§ INFORMATION:

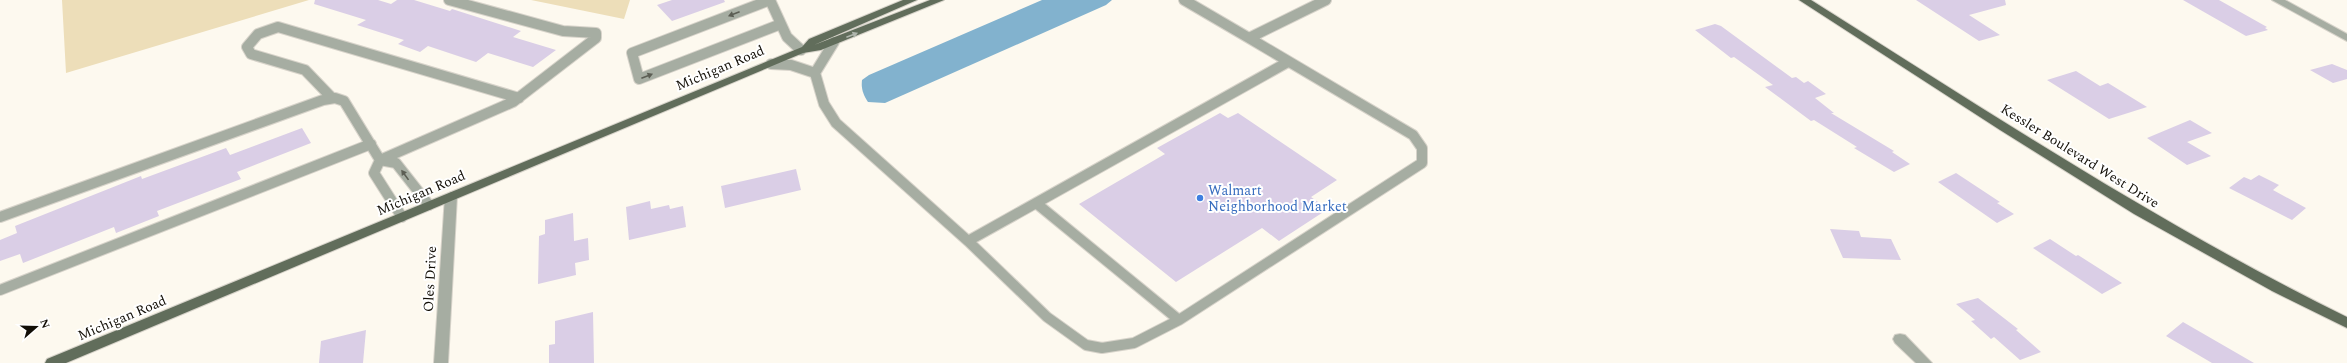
<svg xmlns="http://www.w3.org/2000/svg" width="2347" height="363" viewBox="0 0 2347 363" font-family="Spectral,serif">
  <style>
    .green { fill: #eddeb9 }
    .water { fill: #82b2ce }
    .building { fill: #dacee6 }
    .lines { fill: none; stroke-linecap: round; stroke-linejoin: round }
    .lane-casing { stroke: #d7d3ca; stroke-width: 12 }
    .street-casing { stroke: #d7d3ca; stroke-width: 2 }
    .primary-casing { stroke: #d7d3ca; stroke-width: 2 }
    .lane { stroke: #a6ada2; stroke-width: 10 }
    .street { fill: #a6ada2; fill-rule: evenodd }
    .primary { fill: #616d5b; fill-rule: evenodd }
    .oneway { fill: #5c5e54 }
    .oneway2 { fill: #b0b6ad }
    .shop-dot { fill: #3f7fe0; stroke: #fff; stroke-width: 1.5 }
    .labels { text-anchor: middle; dominant-baseline: central; stroke-width: 4; stroke-linejoin: round; paint-order: stroke }
    .street-label { font-size: 14px; fill: #120e06; stroke: #fff }
    .shop-label { font-size: 14px; fill: #366cbe; stroke: #fff; text-anchor: start }
  </style>
  <rect width="100%" height="100%" fill="#fdf9ef"/>
  <path class="green" d="M62,0h247l-243,73z
    M531,0h99l-6,19z"/>
  <path class="water" d="M1042,0h70l-6,5 -221,98 -17,-1c-5,-8 -7,-13 -6,-22l7,-5z"/>
  <path class="building" d="M315,0h63l13,4 6,-4h17l36,11 2,-2 69,22 -8,6 43,13 -23,17 -45,-14 -12,9 -48,-16 -8,6 -22,-8 6,-4 -47,-15 9,-5 -52,-16z
    M672,0h52l1,2 -53,19 -15,-16z
    M1916,0h89l1,5 -37,10 31,20 -21,6z
    M2183,0h36l48,27 -2,1 3,2 -22,6z
    M1715,24l6,2 71,52 4,-1 8,6 4,-2 18,13 -11,4 19,15h-3l63,38 -2,1 18,12 -16,8 -40,-24 3,-1 -43,-27 -3,1 -46,-34 8,-2 -39,-28 -3,1 -36,-28z
    M2332,64l15,6v9l-14,4 -23,-13z
    M2076,71l24,15 8,-3 39,24 -38,12 -62,-39z
    M1220,113l8,5 10,-5 99,67 -26,17 17,12 -49,32 -17,-13 -86,54 -97,-78 86,-50 -8,-6z
    M2190,120l22,13 -25,9 24,14 -24,9 -40,-27z
    M302,128l9,15 -74,29 4,7 -84,32 2,5 -43,17 -2,-6 -91,36 -3,-9 -20,7v-21l17,-7 -2,-7 126,-50 1,3 84,-31 4,7z
    M796,169l5,21 -76,18 -4,-22z
    M1956,173l44,29 -3,1 17,11 -17,9 -59,-41z
    M2259,175l20,10 -6,5 33,18 -14,12 -63,-32 15,-11 7,3z
    M650,201l1,8 18,-4 1,4 13,-3 3,21 -57,13 -3,-33z
    M573,213l1,28 14,-3 1,22 -14,3 1,12 -38,9 1,-48 6,-2v-14z
    M1830,229l29,2 2,6 30,2 10,21 -58,-2z
    M2050,239l26,17 2,-1 44,28 -20,11 -69,-46z
    M1978,298l40,31 -2,1 25,22 -21,8 -26,-23 -3,2 -20,-18 4,-1 -19,-16z
    M593,312l1,51h-45v-18l6,-1v-23z
    M2183,322l71,41h-42l-46,-27z
    M366,330l-3,33h-44l2,-22z"/>
  <g class="lines">
    <defs>
      <path id="lane" d="M1184,0l65,38 77,-38
        M781,24l-142,55 -7,-26 138,-53 17,37 14,13
        M834,42l-19,31 9,31 12,19 132,118 79,76 39,28 16,3 32,-5 45,-23 243,-157v-15l-9,-13 -164,-97
        M771,64l20,1 24,8
        M332,98l-27,-28 -54,-16 -4,-7 11,-13 20,-7 241,71
        M1036,203l143,117
        M0,217l323,-117 12,-2 9,3 36,59 133,-58 83,-64v-5l-33,-2 -114,-31
        M402,217l-28,-44 6,-13 16,3 33,42
        M968,241l320,-179
        M0,290l371,-146"/>
      <path id="street" d="M2272,0h13l62,34v7z
        M451,192l6,4 -9,167h-14l11,-167z
        M1900,334l5,1 27,28h-16l-21,-20 -2,-4 2,-4z"/>
      <path id="primary" d="M903,0h14l-103,45 116,-45h14l-123,50 -18,3 -737,310h-21l2,-4 755,-312 7,-8z
        M1799,0h12c176,111 349,225 536,317v11l-75,-37 -138,-77 -134,-84z"/>
    </defs>
    <use href="#lane" class="lane-casing"/>
    <use href="#street" class="street-casing"/>
    <use href="#primary" class="primary-casing"/>
    <use href="#lane" class="lane"/>
    <use href="#street" class="street"/>
    <use href="#primary" class="primary"/>
  </g>
  <defs><path id="oneway-solid" d="M-6-.8H1V-3.2L6.5 0L1 3.2V.8H-6Z"/></defs>
  <g class="oneway">
    <use href="#oneway-solid" transform="translate(734 14) rotate(159)"/>
    <use href="#oneway-solid" transform="translate(647 76) rotate(-21)"/>
    <use href="#oneway-solid" transform="translate(405 175) rotate(-126)"/>
  </g>
  <use class="oneway2" href="#oneway-solid" transform="translate(852 35) rotate(-21)"/>
  <circle class="shop-dot" cx="1200" cy="198" r="4"/>
  <g class="labels">
    <g class="street-label">
      <text transform="translate(720 68) rotate(-23)">Michigan Road</text>
      <text transform="translate(2080 156) rotate(32)">Kessler Boulevard West Drive</text>
      <text transform="translate(421 193) rotate(-23)">Michigan Road</text>
      <text transform="translate(430 279) rotate(-87)">Oles Drive</text>
      <text transform="translate(122 318) rotate(-23)">Michigan Road</text>
    </g>
    <g class="shop-label">
      <text x="1208" y="190">Walmart<tspan x="1208" dy="16">Neighborhood Market</tspan></text>
    </g>
  </g>
  <g transform="translate(36 327) rotate(70)" stroke="#ffffff" stroke-width="3" paint-order="stroke">
  <path d="M0-3L7 15L0 10L-7 15Z" fill="#120e06"/>
  <text y="-6" font-size="11" font-weight="bold" text-anchor="middle" fill="#120e06">N</text>
  </g>
</svg>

§ PROBLEM STATEMENT:
The answer must be an exact copy of the records, with no images in it.

§ RESPONSE:
<svg xmlns="http://www.w3.org/2000/svg" width="2347" height="363" viewBox="0 0 2347 363" font-family="Spectral,serif">
  <style>
    .green { fill: #eddeb9 }
    .water { fill: #82b2ce }
    .building { fill: #dacee6 }
    .lines { fill: none; stroke-linecap: round; stroke-linejoin: round }
    .lane-casing { stroke: #d7d3ca; stroke-width: 12 }
    .street-casing { stroke: #d7d3ca; stroke-width: 2 }
    .primary-casing { stroke: #d7d3ca; stroke-width: 2 }
    .lane { stroke: #a6ada2; stroke-width: 10 }
    .street { fill: #a6ada2; fill-rule: evenodd }
    .primary { fill: #616d5b; fill-rule: evenodd }
    .oneway { fill: #5c5e54 }
    .oneway2 { fill: #b0b6ad }
    .shop-dot { fill: #3f7fe0; stroke: #fff; stroke-width: 1.5 }
    .labels { text-anchor: middle; dominant-baseline: central; stroke-width: 4; stroke-linejoin: round; paint-order: stroke }
    .street-label { font-size: 14px; fill: #120e06; stroke: #fff }
    .shop-label { font-size: 14px; fill: #366cbe; stroke: #fff; text-anchor: start }
  </style>
  <rect width="100%" height="100%" fill="#fdf9ef"/>
  <path class="green" d="M62,0h247l-243,73z
    M531,0h99l-6,19z"/>
  <path class="water" d="M1042,0h70l-6,5 -221,98 -17,-1c-5,-8 -7,-13 -6,-22l7,-5z"/>
  <path class="building" d="M315,0h63l13,4 6,-4h17l36,11 2,-2 69,22 -8,6 43,13 -23,17 -45,-14 -12,9 -48,-16 -8,6 -22,-8 6,-4 -47,-15 9,-5 -52,-16z
    M672,0h52l1,2 -53,19 -15,-16z
    M1916,0h89l1,5 -37,10 31,20 -21,6z
    M2183,0h36l48,27 -2,1 3,2 -22,6z
    M1715,24l6,2 71,52 4,-1 8,6 4,-2 18,13 -11,4 19,15h-3l63,38 -2,1 18,12 -16,8 -40,-24 3,-1 -43,-27 -3,1 -46,-34 8,-2 -39,-28 -3,1 -36,-28z
    M2332,64l15,6v9l-14,4 -23,-13z
    M2076,71l24,15 8,-3 39,24 -38,12 -62,-39z
    M1220,113l8,5 10,-5 99,67 -26,17 17,12 -49,32 -17,-13 -86,54 -97,-78 86,-50 -8,-6z
    M2190,120l22,13 -25,9 24,14 -24,9 -40,-27z
    M302,128l9,15 -74,29 4,7 -84,32 2,5 -43,17 -2,-6 -91,36 -3,-9 -20,7v-21l17,-7 -2,-7 126,-50 1,3 84,-31 4,7z
    M796,169l5,21 -76,18 -4,-22z
    M1956,173l44,29 -3,1 17,11 -17,9 -59,-41z
    M2259,175l20,10 -6,5 33,18 -14,12 -63,-32 15,-11 7,3z
    M650,201l1,8 18,-4 1,4 13,-3 3,21 -57,13 -3,-33z
    M573,213l1,28 14,-3 1,22 -14,3 1,12 -38,9 1,-48 6,-2v-14z
    M1830,229l29,2 2,6 30,2 10,21 -58,-2z
    M2050,239l26,17 2,-1 44,28 -20,11 -69,-46z
    M1978,298l40,31 -2,1 25,22 -21,8 -26,-23 -3,2 -20,-18 4,-1 -19,-16z
    M593,312l1,51h-45v-18l6,-1v-23z
    M2183,322l71,41h-42l-46,-27z
    M366,330l-3,33h-44l2,-22z"/>
  <g class="lines">
    <defs>
      <path id="lane" d="M1184,0l65,38 77,-38
        M781,24l-142,55 -7,-26 138,-53 17,37 14,13
        M834,42l-19,31 9,31 12,19 132,118 79,76 39,28 16,3 32,-5 45,-23 243,-157v-15l-9,-13 -164,-97
        M771,64l20,1 24,8
        M332,98l-27,-28 -54,-16 -4,-7 11,-13 20,-7 241,71
        M1036,203l143,117
        M0,217l323,-117 12,-2 9,3 36,59 133,-58 83,-64v-5l-33,-2 -114,-31
        M402,217l-28,-44 6,-13 16,3 33,42
        M968,241l320,-179
        M0,290l371,-146"/>
      <path id="street" d="M2272,0h13l62,34v7z
        M451,192l6,4 -9,167h-14l11,-167z
        M1900,334l5,1 27,28h-16l-21,-20 -2,-4 2,-4z"/>
      <path id="primary" d="M903,0h14l-103,45 116,-45h14l-123,50 -18,3 -737,310h-21l2,-4 755,-312 7,-8z
        M1799,0h12c176,111 349,225 536,317v11l-75,-37 -138,-77 -134,-84z"/>
    </defs>
    <use href="#lane" class="lane-casing"/>
    <use href="#street" class="street-casing"/>
    <use href="#primary" class="primary-casing"/>
    <use href="#lane" class="lane"/>
    <use href="#street" class="street"/>
    <use href="#primary" class="primary"/>
  </g>
  <defs><path id="oneway-solid" d="M-6-.8H1V-3.2L6.5 0L1 3.2V.8H-6Z"/></defs>
  <g class="oneway">
    <use href="#oneway-solid" transform="translate(734 14) rotate(159)"/>
    <use href="#oneway-solid" transform="translate(647 76) rotate(-21)"/>
    <use href="#oneway-solid" transform="translate(405 175) rotate(-126)"/>
  </g>
  <use class="oneway2" href="#oneway-solid" transform="translate(852 35) rotate(-21)"/>
  <circle class="shop-dot" cx="1200" cy="198" r="4"/>
  <g class="labels">
    <g class="street-label">
      <text transform="translate(720 68) rotate(-23)">Michigan Road</text>
      <text transform="translate(2080 156) rotate(32)">Kessler Boulevard West Drive</text>
      <text transform="translate(421 193) rotate(-23)">Michigan Road</text>
      <text transform="translate(430 279) rotate(-87)">Oles Drive</text>
      <text transform="translate(122 318) rotate(-23)">Michigan Road</text>
    </g>
    <g class="shop-label">
      <text x="1208" y="190">Walmart<tspan x="1208" dy="16">Neighborhood Market</tspan></text>
    </g>
  </g>
  <g transform="translate(36 327) rotate(70)" stroke="#ffffff" stroke-width="3" paint-order="stroke">
  <path d="M0-3L7 15L0 10L-7 15Z" fill="#120e06"/>
  <text y="-6" font-size="11" font-weight="bold" text-anchor="middle" fill="#120e06">N</text>
  </g>
</svg>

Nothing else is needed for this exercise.